▶ [Problem statement]:
Transcribe every entry that follows, word for word, and omit the images.

==========

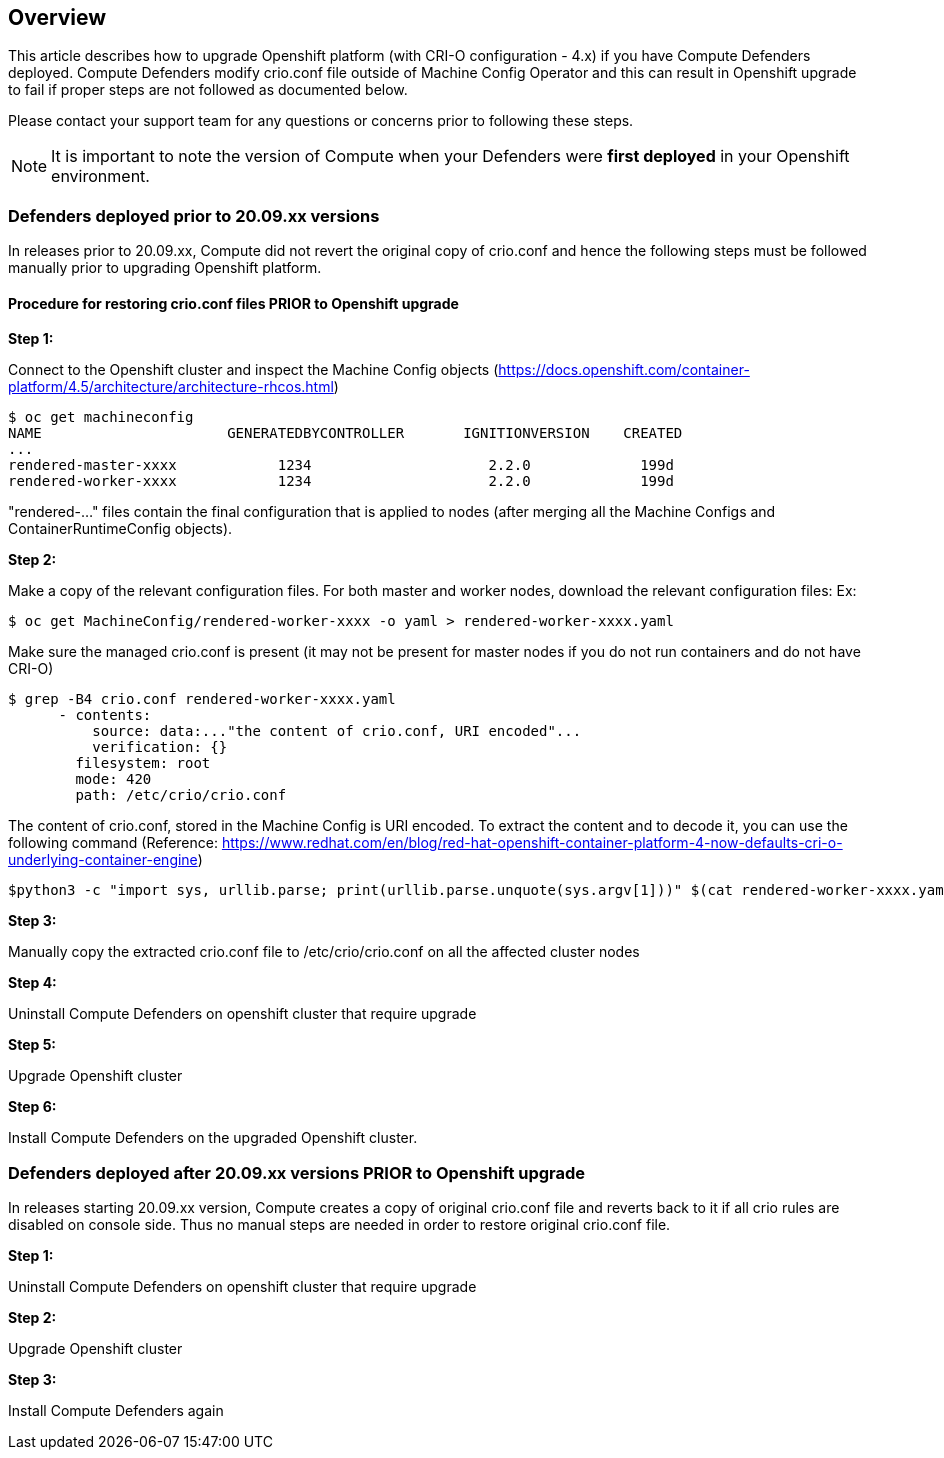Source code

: ## Overview

This article describes how to upgrade Openshift platform (with CRI-O configuration - 4.x) if you have Compute Defenders deployed. 
Compute Defenders modify crio.conf file outside of Machine Config Operator and this can result in Openshift upgrade to fail if proper steps are not followed as documented below.  

Please contact your support team for any questions or concerns prior to following these steps.

NOTE: It is important to note the version of Compute when your Defenders were **first deployed** in your Openshift environment.

### Defenders deployed prior to 20.09.xx versions

In releases prior to 20.09.xx, Compute did not revert the original copy of crio.conf and hence the following steps must be followed manually prior to upgrading Openshift platform.

==== Procedure for restoring crio.conf files PRIOR to Openshift upgrade

**Step 1:**

Connect to the Openshift cluster and inspect the Machine Config objects (https://docs.openshift.com/container-platform/4.5/architecture/architecture-rhcos.html)

```
$ oc get machineconfig
NAME                      GENERATEDBYCONTROLLER       IGNITIONVERSION    CREATED
...
rendered-master-xxxx            1234                     2.2.0             199d
rendered-worker-xxxx            1234                     2.2.0             199d
```

"rendered-..." files contain the final configuration that is applied to nodes (after merging all the Machine Configs and ContainerRuntimeConfig objects).  

**Step 2:**

Make a copy of the relevant configuration files. 
For both master and worker nodes, download the relevant configuration files: 
Ex: 

```
$ oc get MachineConfig/rendered-worker-xxxx -o yaml > rendered-worker-xxxx.yaml
```

Make sure the managed crio.conf is present (it may not be present for master nodes if you do not run containers and do not have CRI-O)

```
$ grep -B4 crio.conf rendered-worker-xxxx.yaml
      - contents:
          source: data:..."the content of crio.conf, URI encoded"...
          verification: {}
        filesystem: root
        mode: 420
        path: /etc/crio/crio.conf
```

The content of crio.conf, stored in the Machine Config is URI encoded.
To extract the content and to decode it, you can use the following command 
(Reference: https://www.redhat.com/en/blog/red-hat-openshift-container-platform-4-now-defaults-cri-o-underlying-container-engine)

```
$python3 -c "import sys, urllib.parse; print(urllib.parse.unquote(sys.argv[1]))" $(cat rendered-worker-xxxx.yaml | grep -B4 crio.conf | grep source | tail -n 1 | cut -d, -f2) > crio.conf
```
**Step 3:**

Manually copy the extracted crio.conf file to /etc/crio/crio.conf on all the affected cluster nodes
 
**Step 4:**

Uninstall Compute Defenders on openshift cluster that require upgrade

**Step 5:**

Upgrade Openshift cluster

**Step 6:**

Install Compute Defenders on the upgraded Openshift cluster.


### Defenders deployed after 20.09.xx versions PRIOR to Openshift upgrade

In releases starting 20.09.xx version, Compute creates a copy of original crio.conf file and reverts back to it if all crio rules are disabled on console side.
Thus no manual steps are needed in order to restore original crio.conf file.

**Step 1:**

Uninstall Compute Defenders on openshift cluster that require upgrade

**Step 2:**

Upgrade Openshift cluster

**Step 3:**

Install Compute Defenders again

==========

▶ [Output]:
Source code

: ## Overview

This article describes how to upgrade Openshift platform (with CRI-O configuration - 4.x) if you have Compute Defenders deployed. 
Compute Defenders modify crio.conf file outside of Machine Config Operator and this can result in Openshift upgrade to fail if proper steps are not followed as documented below.  

Please contact your support team for any questions or concerns prior to following these steps.

NOTE: It is important to note the version of Compute when your Defenders were **first deployed** in your Openshift environment.

### Defenders deployed prior to 20.09.xx versions

In releases prior to 20.09.xx, Compute did not revert the original copy of crio.conf and hence the following steps must be followed manually prior to upgrading Openshift platform.

==== Procedure for restoring crio.conf files PRIOR to Openshift upgrade

**Step 1:**

Connect to the Openshift cluster and inspect the Machine Config objects (https://docs.openshift.com/container-platform/4.5/architecture/architecture-rhcos.html)

```
$ oc get machineconfig
NAME                      GENERATEDBYCONTROLLER       IGNITIONVERSION    CREATED
...
rendered-master-xxxx            1234                     2.2.0             199d
rendered-worker-xxxx            1234                     2.2.0             199d
```

"rendered-..." files contain the final configuration that is applied to nodes (after merging all the Machine Configs and ContainerRuntimeConfig objects).  

**Step 2:**

Make a copy of the relevant configuration files. 
For both master and worker nodes, download the relevant configuration files: 
Ex: 

```
$ oc get MachineConfig/rendered-worker-xxxx -o yaml > rendered-worker-xxxx.yaml
```

Make sure the managed crio.conf is present (it may not be present for master nodes if you do not run containers and do not have CRI-O)

```
$ grep -B4 crio.conf rendered-worker-xxxx.yaml
      - contents:
          source: data:..."the content of crio.conf, URI encoded"...
          verification: {}
        filesystem: root
        mode: 420
        path: /etc/crio/crio.conf
```

The content of crio.conf, stored in the Machine Config is URI encoded.
To extract the content and to decode it, you can use the following command 
(Reference: https://www.redhat.com/en/blog/red-hat-openshift-container-platform-4-now-defaults-cri-o-underlying-container-engine)

```
$python3 -c "import sys, urllib.parse; print(urllib.parse.unquote(sys.argv[1]))" $(cat rendered-worker-xxxx.yaml | grep -B4 crio.conf | grep source | tail -n 1 | cut -d, -f2) > crio.conf
```
**Step 3:**

Manually copy the extracted crio.conf file to /etc/crio/crio.conf on all the affected cluster nodes
 
**Step 4:**

Uninstall Compute Defenders on openshift cluster that require upgrade

**Step 5:**

Upgrade Openshift cluster

**Step 6:**

Install Compute Defenders on the upgraded Openshift cluster.


### Defenders deployed after 20.09.xx versions PRIOR to Openshift upgrade

In releases starting 20.09.xx version, Compute creates a copy of original crio.conf file and reverts back to it if all crio rules are disabled on console side.
Thus no manual steps are needed in order to restore original crio.conf file.

**Step 1:**

Uninstall Compute Defenders on openshift cluster that require upgrade

**Step 2:**

Upgrade Openshift cluster

**Step 3:**

Install Compute Defenders again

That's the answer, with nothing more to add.